Content starts
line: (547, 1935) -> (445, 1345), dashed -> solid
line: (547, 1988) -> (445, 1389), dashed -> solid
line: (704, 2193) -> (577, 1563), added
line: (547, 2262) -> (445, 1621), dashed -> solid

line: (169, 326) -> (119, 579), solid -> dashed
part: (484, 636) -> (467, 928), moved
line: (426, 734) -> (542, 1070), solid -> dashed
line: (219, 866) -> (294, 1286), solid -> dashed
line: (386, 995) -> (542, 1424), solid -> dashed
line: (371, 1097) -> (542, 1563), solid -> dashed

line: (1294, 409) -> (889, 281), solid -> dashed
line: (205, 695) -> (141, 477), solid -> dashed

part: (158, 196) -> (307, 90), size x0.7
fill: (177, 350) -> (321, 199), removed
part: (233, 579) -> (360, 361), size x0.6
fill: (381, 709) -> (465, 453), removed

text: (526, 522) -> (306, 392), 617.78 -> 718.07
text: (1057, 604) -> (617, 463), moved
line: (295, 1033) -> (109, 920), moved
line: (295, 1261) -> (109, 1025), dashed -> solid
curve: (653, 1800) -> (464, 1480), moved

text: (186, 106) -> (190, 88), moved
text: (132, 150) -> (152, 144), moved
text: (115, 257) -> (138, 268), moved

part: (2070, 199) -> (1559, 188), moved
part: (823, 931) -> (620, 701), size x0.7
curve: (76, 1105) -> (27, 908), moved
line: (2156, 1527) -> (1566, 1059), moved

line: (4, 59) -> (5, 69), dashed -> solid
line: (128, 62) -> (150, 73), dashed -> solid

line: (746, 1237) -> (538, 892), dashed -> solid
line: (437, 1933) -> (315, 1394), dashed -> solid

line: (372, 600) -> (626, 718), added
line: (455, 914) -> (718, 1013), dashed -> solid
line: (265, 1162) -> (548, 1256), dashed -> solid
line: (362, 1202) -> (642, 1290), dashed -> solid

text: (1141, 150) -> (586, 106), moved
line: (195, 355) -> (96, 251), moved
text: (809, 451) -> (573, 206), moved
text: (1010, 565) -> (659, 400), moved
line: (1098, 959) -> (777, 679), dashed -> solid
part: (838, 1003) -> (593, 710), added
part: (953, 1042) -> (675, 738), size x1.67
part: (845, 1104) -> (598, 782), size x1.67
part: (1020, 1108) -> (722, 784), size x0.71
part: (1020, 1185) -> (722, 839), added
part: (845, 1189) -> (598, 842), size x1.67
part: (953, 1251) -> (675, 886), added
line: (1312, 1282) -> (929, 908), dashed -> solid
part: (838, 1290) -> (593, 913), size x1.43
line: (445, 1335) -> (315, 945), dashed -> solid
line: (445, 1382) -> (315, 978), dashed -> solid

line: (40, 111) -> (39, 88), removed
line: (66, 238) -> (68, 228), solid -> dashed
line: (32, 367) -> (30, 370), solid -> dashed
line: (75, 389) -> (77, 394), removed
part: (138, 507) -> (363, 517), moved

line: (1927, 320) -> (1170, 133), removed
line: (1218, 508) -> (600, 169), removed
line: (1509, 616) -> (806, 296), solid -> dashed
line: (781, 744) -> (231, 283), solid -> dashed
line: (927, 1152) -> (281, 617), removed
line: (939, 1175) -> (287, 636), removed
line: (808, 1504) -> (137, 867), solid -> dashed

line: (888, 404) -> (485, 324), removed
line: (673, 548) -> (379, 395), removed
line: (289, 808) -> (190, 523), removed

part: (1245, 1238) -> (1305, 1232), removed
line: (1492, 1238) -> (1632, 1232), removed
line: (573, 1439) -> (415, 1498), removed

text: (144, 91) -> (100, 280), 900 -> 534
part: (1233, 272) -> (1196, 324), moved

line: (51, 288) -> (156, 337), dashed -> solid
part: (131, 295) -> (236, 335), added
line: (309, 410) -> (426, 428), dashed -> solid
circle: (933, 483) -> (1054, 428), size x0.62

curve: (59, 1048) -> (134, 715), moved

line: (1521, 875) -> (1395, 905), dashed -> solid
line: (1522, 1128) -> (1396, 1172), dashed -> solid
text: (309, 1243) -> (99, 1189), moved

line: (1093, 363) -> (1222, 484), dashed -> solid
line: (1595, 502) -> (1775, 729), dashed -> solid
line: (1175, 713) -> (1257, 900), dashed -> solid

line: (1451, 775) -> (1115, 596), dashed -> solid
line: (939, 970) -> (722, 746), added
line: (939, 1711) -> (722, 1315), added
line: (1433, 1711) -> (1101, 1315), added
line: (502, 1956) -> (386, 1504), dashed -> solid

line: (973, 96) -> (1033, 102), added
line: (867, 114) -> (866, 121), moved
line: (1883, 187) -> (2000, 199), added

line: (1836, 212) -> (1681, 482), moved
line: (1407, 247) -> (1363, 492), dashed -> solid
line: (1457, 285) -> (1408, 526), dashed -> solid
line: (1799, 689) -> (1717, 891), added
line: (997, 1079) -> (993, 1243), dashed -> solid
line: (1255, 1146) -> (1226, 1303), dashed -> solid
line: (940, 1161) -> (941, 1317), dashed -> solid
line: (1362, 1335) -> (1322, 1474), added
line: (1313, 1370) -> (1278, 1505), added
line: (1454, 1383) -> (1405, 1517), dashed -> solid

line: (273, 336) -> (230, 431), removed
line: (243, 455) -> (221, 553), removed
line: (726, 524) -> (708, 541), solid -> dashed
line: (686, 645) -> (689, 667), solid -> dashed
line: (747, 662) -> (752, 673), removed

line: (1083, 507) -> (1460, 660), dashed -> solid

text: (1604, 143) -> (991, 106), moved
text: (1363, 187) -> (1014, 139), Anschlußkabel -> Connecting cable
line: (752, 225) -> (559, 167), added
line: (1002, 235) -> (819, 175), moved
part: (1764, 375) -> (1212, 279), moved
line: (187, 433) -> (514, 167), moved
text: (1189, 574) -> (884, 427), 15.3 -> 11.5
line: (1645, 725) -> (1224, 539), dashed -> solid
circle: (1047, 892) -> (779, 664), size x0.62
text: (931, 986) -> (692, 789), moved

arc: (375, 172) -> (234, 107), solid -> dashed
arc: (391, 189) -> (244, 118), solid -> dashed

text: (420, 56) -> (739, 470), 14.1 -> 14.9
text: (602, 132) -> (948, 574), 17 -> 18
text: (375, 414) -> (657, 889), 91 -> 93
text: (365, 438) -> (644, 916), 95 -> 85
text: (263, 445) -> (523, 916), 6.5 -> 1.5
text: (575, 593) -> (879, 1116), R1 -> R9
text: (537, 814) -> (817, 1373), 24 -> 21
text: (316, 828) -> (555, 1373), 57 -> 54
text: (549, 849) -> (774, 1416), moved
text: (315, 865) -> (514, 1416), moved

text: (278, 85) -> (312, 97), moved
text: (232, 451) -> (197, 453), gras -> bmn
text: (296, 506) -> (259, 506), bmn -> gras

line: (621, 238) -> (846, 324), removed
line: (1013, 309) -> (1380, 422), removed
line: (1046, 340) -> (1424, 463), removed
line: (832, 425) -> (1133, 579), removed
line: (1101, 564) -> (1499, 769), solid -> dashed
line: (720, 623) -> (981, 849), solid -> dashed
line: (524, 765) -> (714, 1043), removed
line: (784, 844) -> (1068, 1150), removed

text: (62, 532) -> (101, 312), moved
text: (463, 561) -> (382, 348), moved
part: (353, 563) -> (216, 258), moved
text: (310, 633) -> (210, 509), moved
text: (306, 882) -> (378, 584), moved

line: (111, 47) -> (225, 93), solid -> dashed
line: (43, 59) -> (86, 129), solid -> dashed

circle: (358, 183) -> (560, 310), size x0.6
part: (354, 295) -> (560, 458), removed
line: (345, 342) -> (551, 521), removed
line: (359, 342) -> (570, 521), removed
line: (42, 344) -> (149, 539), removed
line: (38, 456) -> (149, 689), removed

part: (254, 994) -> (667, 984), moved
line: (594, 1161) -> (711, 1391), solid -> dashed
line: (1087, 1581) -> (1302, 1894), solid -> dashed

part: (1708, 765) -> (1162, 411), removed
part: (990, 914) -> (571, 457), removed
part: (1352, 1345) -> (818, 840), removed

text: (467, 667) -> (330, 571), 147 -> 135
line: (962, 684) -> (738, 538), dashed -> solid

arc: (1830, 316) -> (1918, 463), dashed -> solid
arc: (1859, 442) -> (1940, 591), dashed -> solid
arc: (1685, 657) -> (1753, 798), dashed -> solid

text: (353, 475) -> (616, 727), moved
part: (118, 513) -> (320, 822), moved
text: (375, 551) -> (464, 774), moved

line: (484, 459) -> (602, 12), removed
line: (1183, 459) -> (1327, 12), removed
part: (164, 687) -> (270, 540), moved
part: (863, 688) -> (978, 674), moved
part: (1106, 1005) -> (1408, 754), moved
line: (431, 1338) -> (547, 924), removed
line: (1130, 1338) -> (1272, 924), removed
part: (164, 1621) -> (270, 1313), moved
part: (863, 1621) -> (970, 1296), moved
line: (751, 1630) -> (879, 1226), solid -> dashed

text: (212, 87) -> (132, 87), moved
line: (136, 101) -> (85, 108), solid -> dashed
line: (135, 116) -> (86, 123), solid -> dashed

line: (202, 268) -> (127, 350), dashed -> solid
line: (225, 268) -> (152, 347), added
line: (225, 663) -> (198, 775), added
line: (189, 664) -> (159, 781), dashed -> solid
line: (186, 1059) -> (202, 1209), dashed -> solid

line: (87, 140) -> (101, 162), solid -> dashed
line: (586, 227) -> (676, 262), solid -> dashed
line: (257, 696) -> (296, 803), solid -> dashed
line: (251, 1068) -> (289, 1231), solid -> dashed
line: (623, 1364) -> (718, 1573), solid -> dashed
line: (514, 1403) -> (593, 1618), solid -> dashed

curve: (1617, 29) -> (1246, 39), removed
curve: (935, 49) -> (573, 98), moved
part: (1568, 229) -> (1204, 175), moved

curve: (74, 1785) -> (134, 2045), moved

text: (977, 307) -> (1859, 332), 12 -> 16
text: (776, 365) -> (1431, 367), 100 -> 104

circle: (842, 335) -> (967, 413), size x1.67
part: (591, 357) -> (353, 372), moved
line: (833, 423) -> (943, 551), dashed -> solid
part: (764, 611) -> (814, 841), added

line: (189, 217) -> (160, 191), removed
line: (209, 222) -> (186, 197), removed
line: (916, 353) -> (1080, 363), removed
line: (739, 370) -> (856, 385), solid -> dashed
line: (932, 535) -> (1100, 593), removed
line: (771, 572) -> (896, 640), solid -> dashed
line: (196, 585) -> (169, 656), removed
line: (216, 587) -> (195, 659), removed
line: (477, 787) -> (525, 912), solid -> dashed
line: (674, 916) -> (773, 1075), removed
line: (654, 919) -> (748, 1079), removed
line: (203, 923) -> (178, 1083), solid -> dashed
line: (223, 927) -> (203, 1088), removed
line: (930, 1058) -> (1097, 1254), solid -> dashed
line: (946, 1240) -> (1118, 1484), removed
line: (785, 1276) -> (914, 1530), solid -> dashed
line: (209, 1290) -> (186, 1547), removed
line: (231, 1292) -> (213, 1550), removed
Content ends
The lines holding the string "circle" in the listing above are what you should copy out.

circle: (933, 483) -> (1054, 428), size x0.62
circle: (1047, 892) -> (779, 664), size x0.62
circle: (358, 183) -> (560, 310), size x0.6
circle: (842, 335) -> (967, 413), size x1.67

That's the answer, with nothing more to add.